Des travaux sensibles, donc, surveillés de près par la Ville. «Ce type de chantier prend du temps car le principe de précaution prévaut, explique la municipale Natacha Litzistorf. Il avance lentement mais sûrement. La dalle sera bientôt posée au niveau zéro. A partir de là, les travaux devraient suivre un rythme normal.»

Un manquement des entrepreneurs a aussi contribué à retarder le mouvement. «Nous avons découvert qu’ils construisaient un deuxième sous-sol en vue d’assurer la stabilité de l’immeuble alors que ce n’était pas prévu dans leur permis de construire», explique Natacha Litzistorf.
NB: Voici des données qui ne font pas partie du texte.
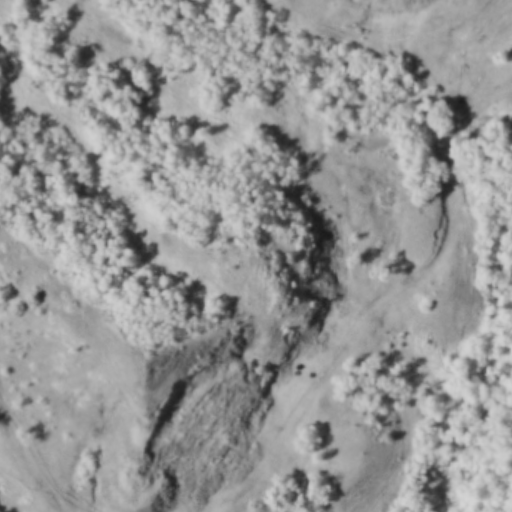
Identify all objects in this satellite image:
road: (417, 283)
road: (26, 467)
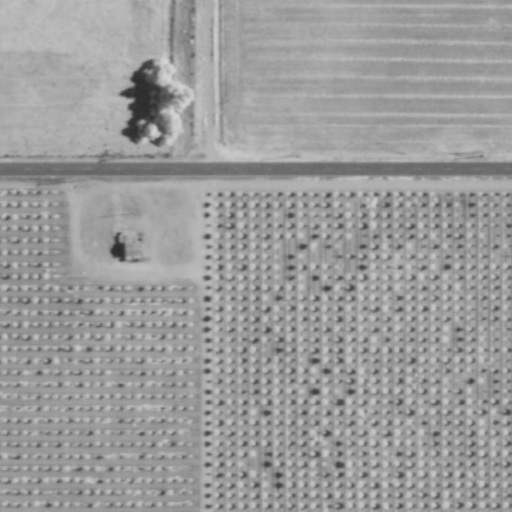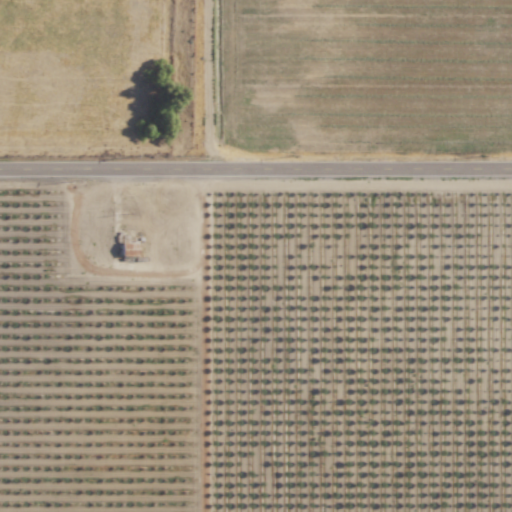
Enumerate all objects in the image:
road: (256, 167)
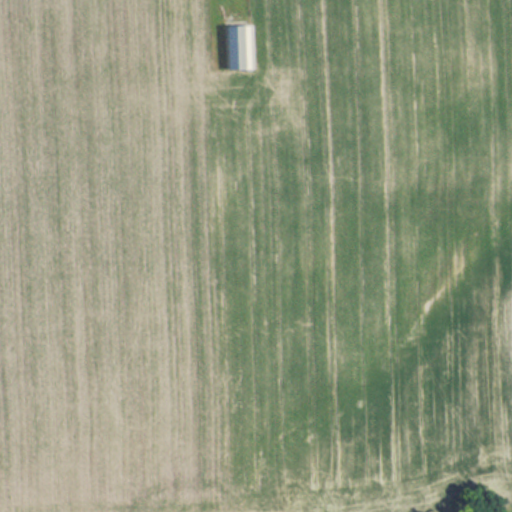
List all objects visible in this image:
building: (235, 46)
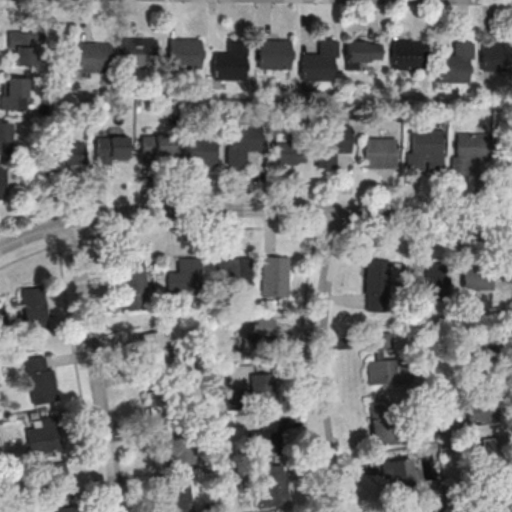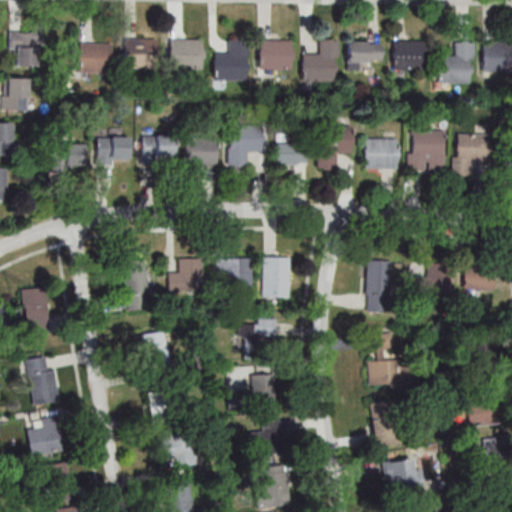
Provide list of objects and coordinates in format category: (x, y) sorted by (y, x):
building: (139, 51)
building: (184, 52)
building: (361, 52)
building: (274, 53)
building: (406, 54)
building: (496, 54)
building: (230, 60)
building: (319, 61)
building: (456, 63)
building: (242, 143)
building: (331, 143)
building: (156, 147)
building: (110, 148)
building: (424, 149)
building: (199, 151)
building: (287, 151)
building: (467, 151)
building: (378, 152)
building: (67, 153)
building: (505, 165)
road: (252, 215)
building: (231, 272)
building: (185, 275)
building: (274, 275)
building: (377, 278)
building: (476, 278)
building: (134, 284)
building: (258, 338)
building: (155, 347)
building: (386, 363)
road: (322, 364)
road: (99, 368)
building: (39, 379)
building: (259, 383)
building: (159, 407)
building: (483, 414)
building: (383, 422)
building: (265, 439)
building: (494, 450)
building: (178, 456)
building: (401, 474)
building: (56, 476)
building: (272, 487)
building: (178, 496)
building: (65, 508)
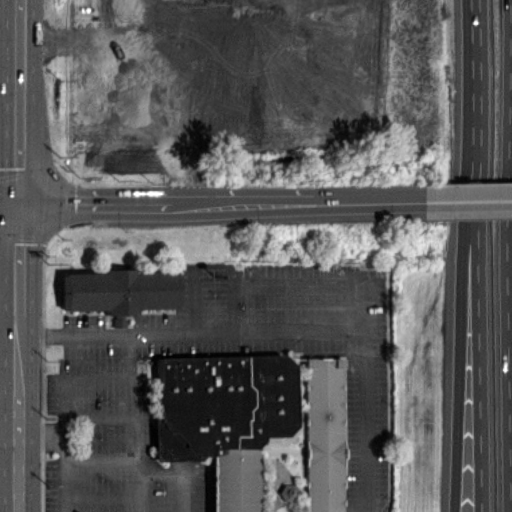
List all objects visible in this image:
road: (482, 77)
road: (23, 102)
road: (452, 197)
road: (352, 199)
road: (231, 201)
road: (11, 204)
road: (86, 204)
traffic signals: (23, 205)
road: (510, 255)
road: (22, 264)
road: (11, 284)
building: (116, 290)
building: (113, 291)
road: (286, 329)
road: (461, 332)
road: (482, 333)
road: (72, 373)
road: (22, 418)
road: (139, 421)
building: (250, 422)
road: (11, 429)
road: (67, 448)
building: (287, 491)
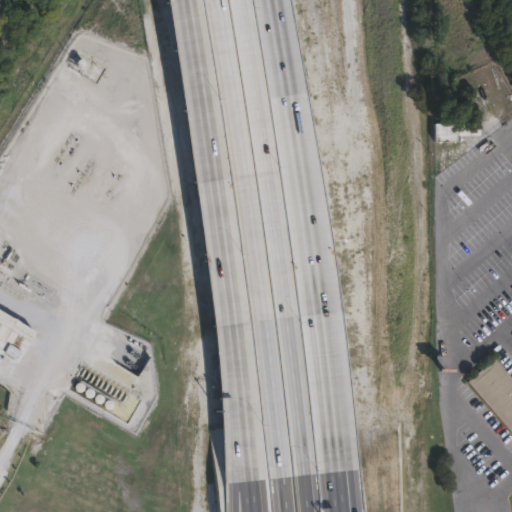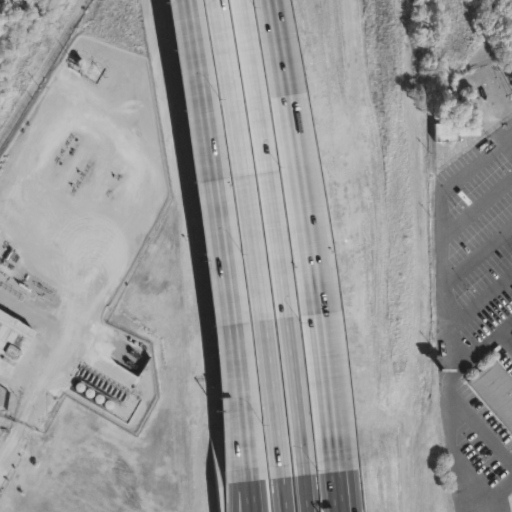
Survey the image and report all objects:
building: (453, 130)
building: (452, 137)
road: (218, 235)
road: (309, 235)
road: (276, 236)
road: (253, 237)
road: (511, 240)
road: (456, 318)
building: (12, 337)
building: (16, 343)
road: (51, 360)
building: (495, 389)
building: (495, 391)
road: (245, 477)
road: (339, 492)
road: (342, 492)
road: (304, 493)
road: (282, 494)
road: (240, 497)
road: (246, 497)
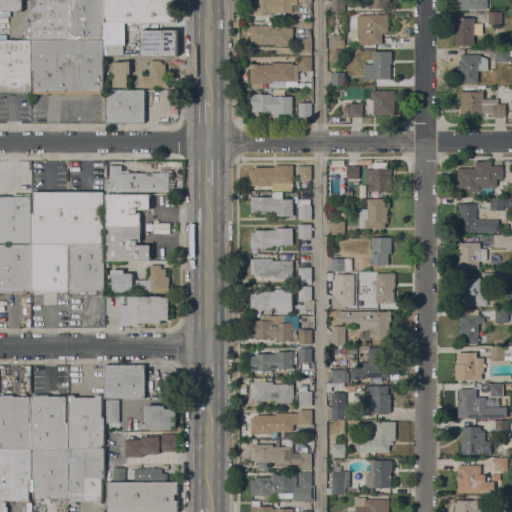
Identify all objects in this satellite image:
building: (304, 1)
building: (363, 2)
building: (305, 3)
building: (379, 4)
building: (470, 4)
building: (471, 4)
building: (11, 5)
building: (337, 5)
building: (272, 6)
building: (272, 7)
building: (141, 11)
building: (494, 17)
building: (494, 17)
building: (50, 20)
building: (85, 20)
building: (370, 28)
building: (371, 28)
building: (465, 30)
building: (464, 31)
building: (270, 35)
building: (271, 35)
building: (336, 41)
building: (338, 41)
building: (69, 42)
building: (157, 42)
building: (158, 42)
building: (304, 45)
building: (113, 49)
road: (208, 50)
building: (510, 55)
building: (501, 56)
building: (378, 65)
building: (378, 65)
building: (15, 66)
building: (68, 67)
building: (470, 67)
building: (471, 67)
building: (278, 71)
building: (279, 71)
building: (120, 73)
building: (120, 74)
building: (154, 76)
building: (155, 76)
building: (338, 78)
building: (383, 101)
building: (382, 102)
building: (271, 103)
building: (270, 104)
building: (479, 104)
building: (480, 104)
building: (124, 106)
building: (125, 107)
building: (303, 109)
building: (305, 109)
building: (354, 110)
building: (355, 110)
road: (208, 120)
road: (255, 140)
road: (208, 163)
building: (351, 171)
building: (303, 172)
building: (304, 172)
building: (353, 172)
building: (477, 176)
building: (478, 176)
building: (271, 177)
building: (273, 177)
building: (377, 179)
building: (378, 179)
building: (135, 181)
building: (496, 203)
building: (498, 203)
building: (508, 203)
building: (270, 204)
building: (272, 206)
building: (125, 209)
building: (303, 209)
building: (304, 212)
building: (375, 212)
building: (373, 214)
building: (67, 218)
building: (15, 219)
building: (474, 219)
building: (473, 220)
building: (334, 226)
building: (338, 227)
building: (73, 231)
building: (304, 231)
building: (270, 237)
building: (272, 237)
building: (502, 240)
building: (503, 241)
building: (125, 245)
building: (379, 250)
building: (380, 250)
building: (470, 255)
building: (470, 255)
road: (318, 256)
road: (424, 256)
building: (342, 264)
road: (208, 266)
building: (270, 267)
building: (272, 267)
building: (15, 268)
building: (50, 268)
building: (86, 268)
building: (304, 274)
building: (154, 280)
building: (501, 280)
building: (141, 281)
building: (121, 282)
building: (304, 283)
building: (384, 287)
building: (385, 287)
building: (305, 292)
building: (472, 292)
building: (474, 292)
building: (271, 300)
building: (272, 301)
building: (334, 301)
building: (338, 301)
building: (145, 309)
building: (145, 309)
building: (501, 316)
building: (368, 321)
building: (369, 321)
building: (274, 327)
building: (469, 327)
building: (271, 329)
building: (468, 329)
building: (337, 334)
building: (303, 336)
building: (304, 336)
building: (338, 336)
road: (104, 346)
building: (349, 349)
building: (496, 351)
building: (500, 351)
building: (303, 354)
building: (304, 354)
building: (270, 361)
building: (273, 361)
building: (372, 364)
building: (373, 364)
building: (468, 366)
building: (469, 366)
road: (208, 367)
building: (337, 375)
building: (338, 376)
building: (123, 381)
building: (125, 382)
building: (338, 385)
building: (498, 389)
building: (500, 389)
building: (270, 391)
building: (280, 392)
building: (304, 396)
building: (376, 399)
building: (379, 399)
building: (470, 404)
building: (337, 405)
building: (338, 406)
building: (475, 406)
building: (111, 410)
building: (112, 410)
building: (159, 417)
building: (159, 417)
building: (277, 421)
building: (279, 421)
building: (15, 422)
building: (49, 422)
building: (86, 422)
building: (500, 425)
building: (501, 427)
building: (379, 437)
building: (378, 438)
building: (473, 441)
building: (474, 441)
building: (150, 445)
building: (150, 445)
building: (50, 447)
road: (208, 447)
building: (337, 449)
building: (338, 450)
building: (509, 451)
building: (277, 455)
building: (279, 455)
building: (499, 463)
building: (501, 464)
building: (50, 473)
building: (142, 473)
building: (15, 474)
building: (138, 474)
building: (378, 474)
building: (379, 474)
building: (86, 475)
building: (305, 479)
building: (471, 479)
building: (472, 479)
building: (339, 481)
building: (338, 482)
building: (273, 485)
building: (271, 486)
building: (304, 493)
building: (141, 496)
building: (142, 497)
building: (370, 504)
building: (371, 505)
building: (466, 505)
building: (467, 506)
road: (208, 509)
building: (271, 509)
building: (274, 509)
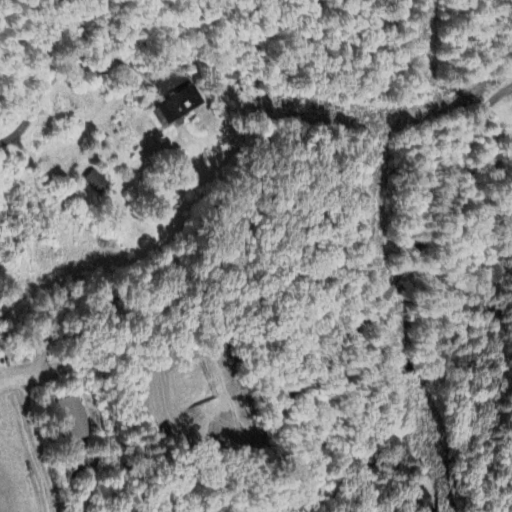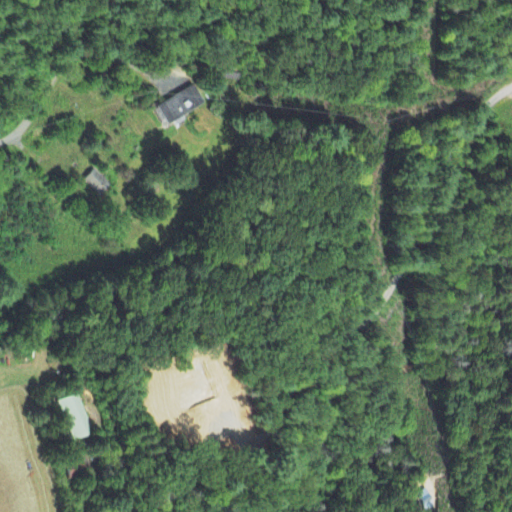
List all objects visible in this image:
road: (62, 70)
building: (181, 103)
building: (177, 105)
building: (94, 182)
road: (369, 313)
building: (73, 417)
Conséquence: des travaux interrompus pendant près d’un an (de septembre 2013 à juillet 2014), le temps d’obtenir un permis complémentaire. Le recours déposé dans la foulée par un voisin – levé en mars 2015 – a encore rallongé les délais avant la reprise des travaux de fouille.

Interrogé sur la fin prévue du chantier, Comptoir Immobilier SA, qui représente Swiss Investment Concept, n’a pas souhaité s’étendre sur le sujet.

Le quartier devra donc patienter pour être délesté de sa verrue. Après avoir croulé sous les échafaudages pendant des années, le secteur a d’ores et déjà repris des couleurs grâce à la rénovation de la tour Bel-Air et la réfection des façades des bâtiments côté Mauborget.